Analyzing data from more than 1 million US patients diagnosed as having invasive cancer in 2020 and 2021, a team led by researchers from the University of Kentucky looked at the patients’ 1-year cause-specific survival (CSS) rates and compared them with those of cancer patients diagnosed from 2015 to 2019.

During the first two pandemic years, 1,008,012 people were diagnosed with cancer—473,781 in 2020 and 534,231 in 2021. Overall, one-year CSS was 84.8% in 2020 and 85.7% in 2021.

The researchers observed absolute reductions in one-year CSS for both early- and late-stage cancers. For early-stage diagnoses, survival was 0.44 percentage points lower than expected in 2020 and 0.27 percentage points lower in 2021 compared with survival trends for the same cohort from 2015 to 2019. For late-stage diagnoses, survival was 1.34 percentage points lower than expected in 2020 and 1.20 percentage points lower in 2021.

“In both years, 1-year CSS for late-stage cases was significantly lower than expected based on prepandemic survival trends,” the researchers write. 

Those declines translated into an estimated 9,162 more cancer deaths within 1 year of diagnosis in 2020 and 8,228 in 2021, for a total of 17,390 more cancer-related deaths during the pandemic, which was 13.1% higher than expected.

Survival rates worse across all demographic groups

Decreases in short-term survival were seen across all observed demographic groups, with particularly large declines among adults aged 65 years or older and American Indian/Alaska Native and Asian/Pacific Islander populations with late-stage diagnoses. Absolute reductions in these groups exceeded one percentage point in both years.

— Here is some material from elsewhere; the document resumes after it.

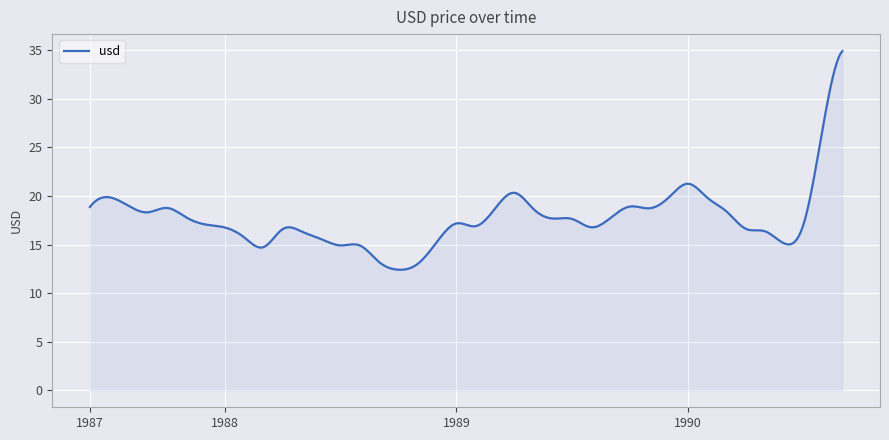

What is the maximum value shown in the chart?

34.9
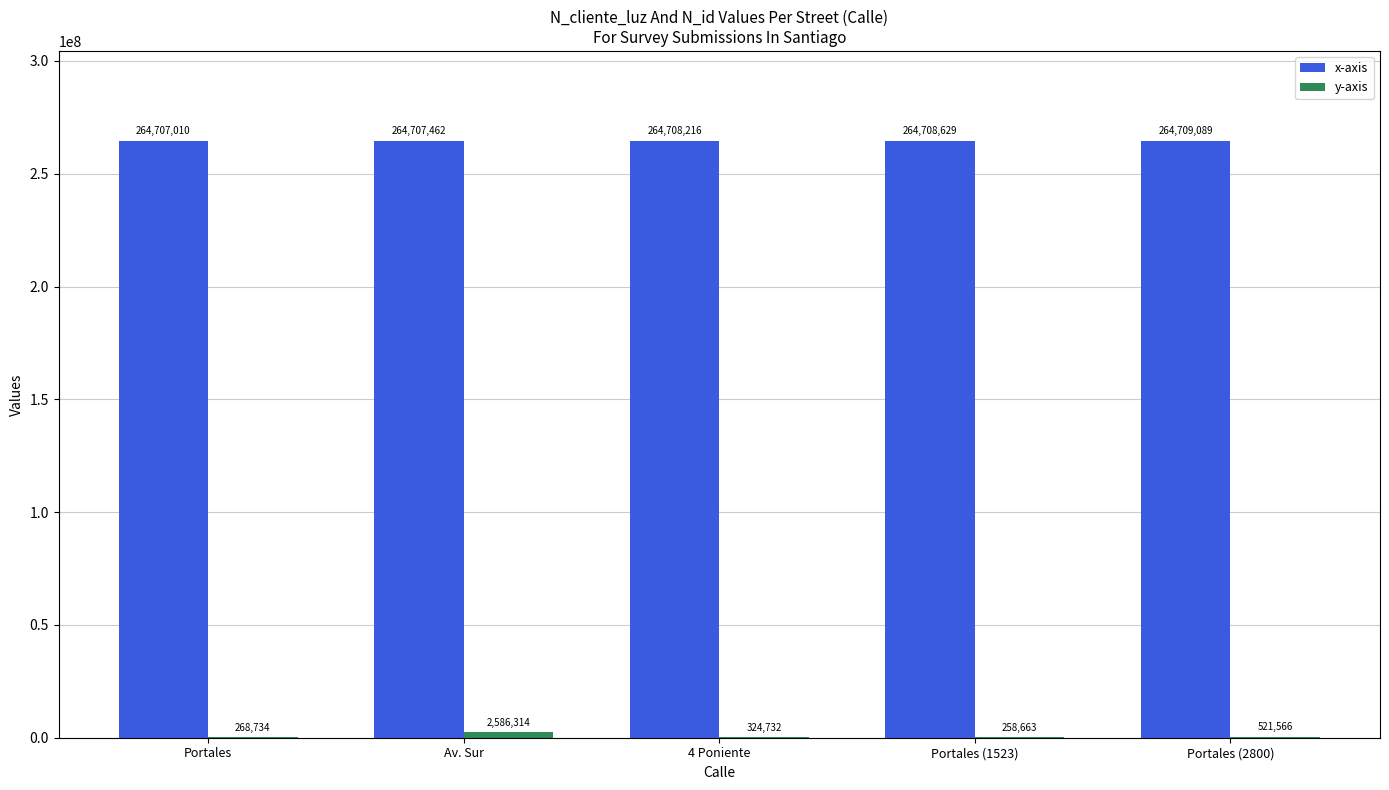

Which category has the highest value across all series?

Portales (2800)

The researchers also considered survival rates across different types of cancer, namely those with low survival rates and more-common cancers that traditionally have better outcomes. Harder-to-survive cancers showed higher one-year mortality rates during the pandemic. “It was not surprising to find that several cancer sites with traditionally low survival rates experienced greater-than-expected 1-year mortality associated with pandemic-related disruptions during 2020 and 2021,” they write.

Swift action should be taken to increase cancer screening, rebuild health care capacity, and improve patient communication.

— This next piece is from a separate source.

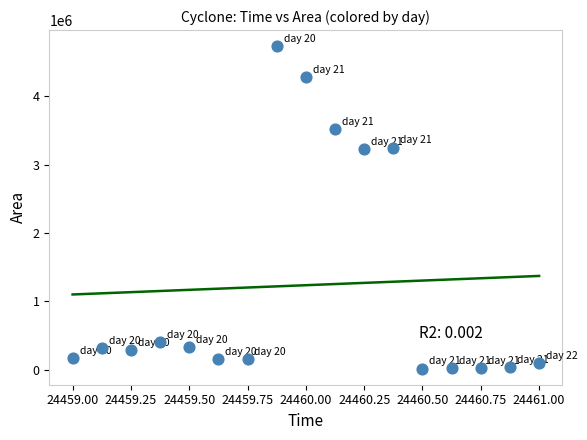

What is the range of Y values (max minus min)?

4718125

At the same time, several high-survival cancers also saw significant drops in one-year survival rates. The survival declines were smaller, but because these cancers are more common, the higher incidence rate translated to a substantial increase in lost lives. Missed or delayed diagnoses, less-advanced or asymptomatic cases, delays in time to treatment, and treatment disruptions may help explain the drop in survival among more-common cancers in 2020 and 2021.

“Overall, our findings indicate that individuals diagnosed with cancer in the US during 2020 and 2021 experienced poorer cancer-related outcomes in the first year after diagnosis than those diagnosed before the COVID-19 pandemic,” write the researchers, noting that disruptions related to the pandemic had a substantial impact on cancer care. They recommend that “swift action should be taken to increase cancer screening, rebuild health care capacity, and improve patient communication to combat longer-term consequences and prepare for potential future disruptions.”